Artists Space

On the Necessity of Art's Exit from Contemporary Art:
3. A History of Negations

Talk
May 31, 2013, 8pm

Suhail Malik, with responses from Diann Bauer

  1. A history of negations
    In which the exit from contemporary art is shown to not be art’s negation.

Artists Space presents the third in a series of talks and discussions led by writer and cultural theorist Suhail Malik, based on his research and writing on the conditions and shortcomings of contemporary art. Continuing over a six-week period, the format provides scope for sustained dialogue and responses to Malik's propositions. Each session will involve the participation of guest artists and writers as respondents.

A screenshot of the google images search results page for the query "a history of negations."
[A screenshot of the google images search results page for the query "a history of negations."]

In this week's session, Malik argues that the horizon of contemporary art identified in the first two presentations – that contemporary art is an art of indeterminacy – is a direct result of a logic of historical negation shaping art since modernism. The exit from contemporary art that is the principal thesis of this series is distinct to such a history of negation: in acknowledging art's artificiality, it advances an absolute negation of idealism and, simultaneously, a certain negation of the real.

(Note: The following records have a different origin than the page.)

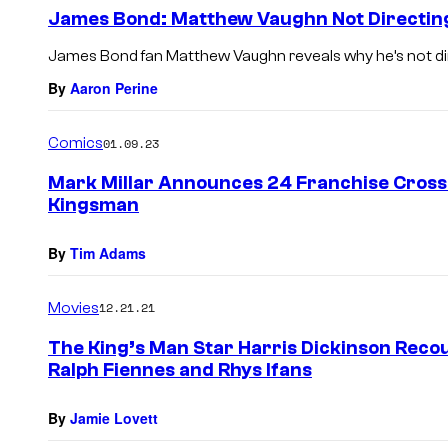
James Bond: Matthew Vaughn Not Directin
James Bond fan Matthew Vaughn reveals why he’s not dir
By
Aaron Perine
Comics
01.09.23
Mark Millar Announces 24 Franchise Crosso
Kingsman
By
Tim Adams
Movies
12.21.21
The King’s Man Star Harris Dickinson Recou
Ralph Fiennes and Rhys Ifans
By
Jamie Lovett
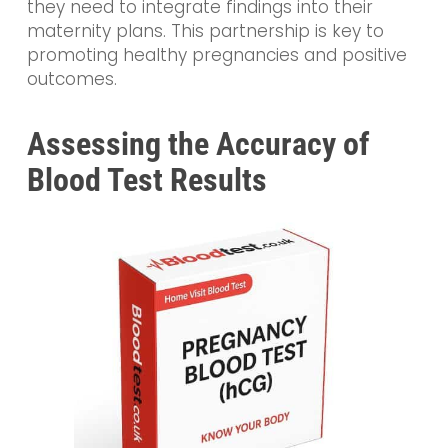
they need to integrate findings into their
maternity plans. This partnership is key to
promoting healthy pregnancies and positive
outcomes.
Assessing the Accuracy of
Blood Test Results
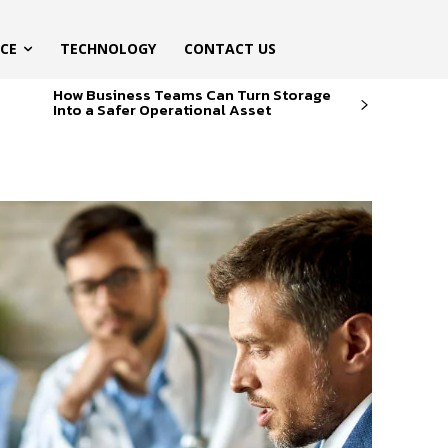
ICE
TECHNOLOGY
CONTACT US
How Business Teams Can Turn Storage
Into a Safer Operational Asset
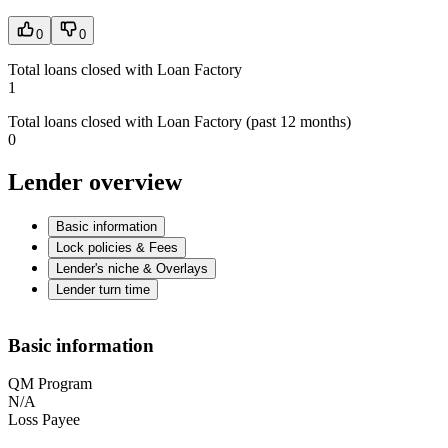
0
0
Total loans closed with Loan Factory
1
Total loans closed with Loan Factory (past 12 months)
0
Lender overview
Basic information
Lock policies & Fees
Lender's niche & Overlays
Lender turn time
Basic information
QM Program
N/A
Loss Payee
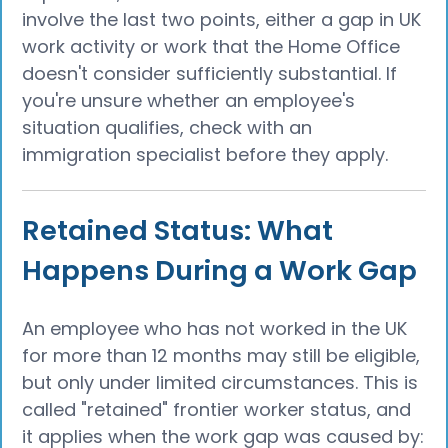
involve the last two points, either a gap in UK
work activity or work that the Home Office
doesn't consider sufficiently substantial. If
you're unsure whether an employee's
situation qualifies, check with an
immigration specialist before they apply.
Retained Status: What
Happens During a Work Gap
An employee who has not worked in the UK
for more than 12 months may still be eligible,
but only under limited circumstances. This is
called "retained" frontier worker status, and
it applies when the work gap was caused by:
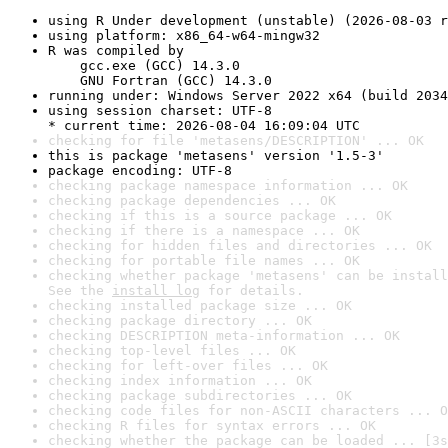
using R Under development (unstable) (2026-08-03 r
using platform: x86_64-w64-mingw32
R was compiled by

    gcc.exe (GCC) 14.3.0

    GNU Fortran (GCC) 14.3.0
running under: Windows Server 2022 x64 (build 2034
using session charset: UTF-8

* current time: 2026-08-04 16:09:04 UTC
checking for file 'metasens/DESCRIPTION' ... OK
this is package 'metasens' version '1.5-3'
package encoding: UTF-8
checking package namespace information ... OK
checking package dependencies ... OK
checking if this is a source package ... OK
checking if there is a namespace ... OK
checking for hidden files and directories ... OK
checking for portable file names ... OK
checking whether package 'metasens' can be install
See the 
install log
 for details.
checking installed package size ... OK
checking package directory ... OK
checking DESCRIPTION meta-information ... OK
checking top-level files ... OK
checking for left-over files ... OK
checking index information ... OK
checking package subdirectories ... OK
checking code files for non-ASCII characters ... O
checking R files for syntax errors ... OK
checking whether the package can be loaded ... [3s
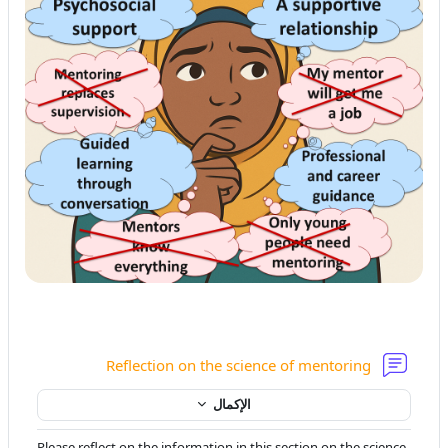
منتدى
Reflection on the science of mentoring
الإكمال
Please reflect on the information in this section on the science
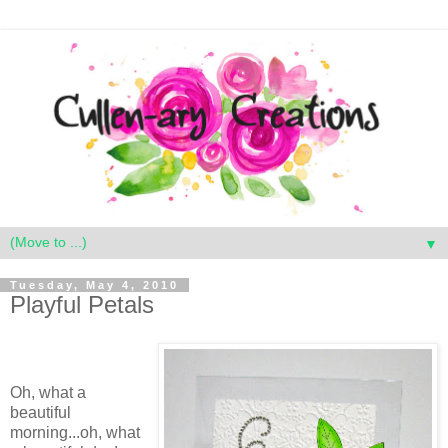
▼
Tuesday, May 4, 2010
Playful Petals
Oh, what a
beautiful
morning...oh, what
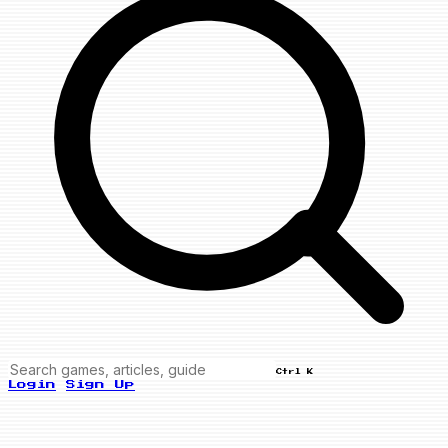
Ctrl K
Login
Sign Up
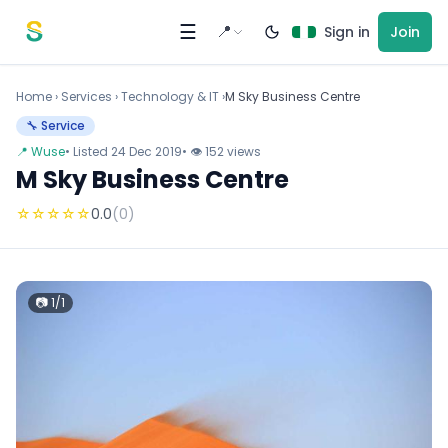
Skip to content
☰
📍
Sign in
Join
Home
›
Services
›
Technology & IT ›
M Sky Business Centre
🔧 Service
📍 Wuse
• Listed 24 Dec 2019
• 👁 152 views
M Sky Business Centre
☆
☆
☆
☆
☆
0.0
(0)
📷 1/1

Malik's series of talks proposes that for art to have substantial and credible traction on anything beyond or larger than itself it is necessary to exit contemporary art. An exit that requires the revocation of contemporary art’s logic of escape. If the demand here has an appeal and deserves attention—and it need not since the current constitution of contemporary art serves very well the aesthetic, intellectual, and sociological forms that sustain prevalent power in and through the art field, including all prevalent forms of critique—then this demand must be placed not just on the art itself but also on the ideas it invokes, as well as the social structures and ethos sustaining this configuration. The question then is what this art other to contemporary art’s paradigm of escape can be? What other kind of social structure and distribution of power than that prevalent in contemporary art would support it? What should an art that is not contemporary art do? Of what would its traction consist and amount to?

Suhail Malik writes on political economy, theory, and the axioms of contemporary art. Malik holds a Readership in Critical Studies at Goldsmiths, London, where he is Programme Co-Director of the MFA Fine Art. For 2012-13, Malik is Visiting Fellow at the Center for Curatorial Studies at Bard College, New York.

Recent publications include: "The Politics of Neutrality: Towards a Global Civility" in The Human Snapshot (2013), “Tainted Love: Art’s Ethos and Capitalization” (with Andrea Phillips) in Art and Its Commercial Markets (2012), “Just When You Thought It Was Safe to Participate Again—Communism, Its Recurring Nightmare” in Waking Up From the Nightmare of Participation (2011), “Why Art? The Primacy of Audience” Global Art Forum, Dubai (2011); “The Wrong of Contemporary Art: Aesthetics and Political Indeterminacy” (with Andrea Phillips) in Reading Rancière (2011); “Educations Sentimental and Unsentimental: Repositioning the Politics of Art and Education” in Redhook Journal (2011); “Screw (Down) The Debt: Neoliberalism and the Politics of Austerity” in Mute, 2010; “You Are Here” for Manifesta 8 (2010).

Suhail Malik: A History of Negations. Talk documentation, May 31, 2013, Artists Space. [A man and a woman in conversation with a PowerPoint presentation projected on a screen behind them.]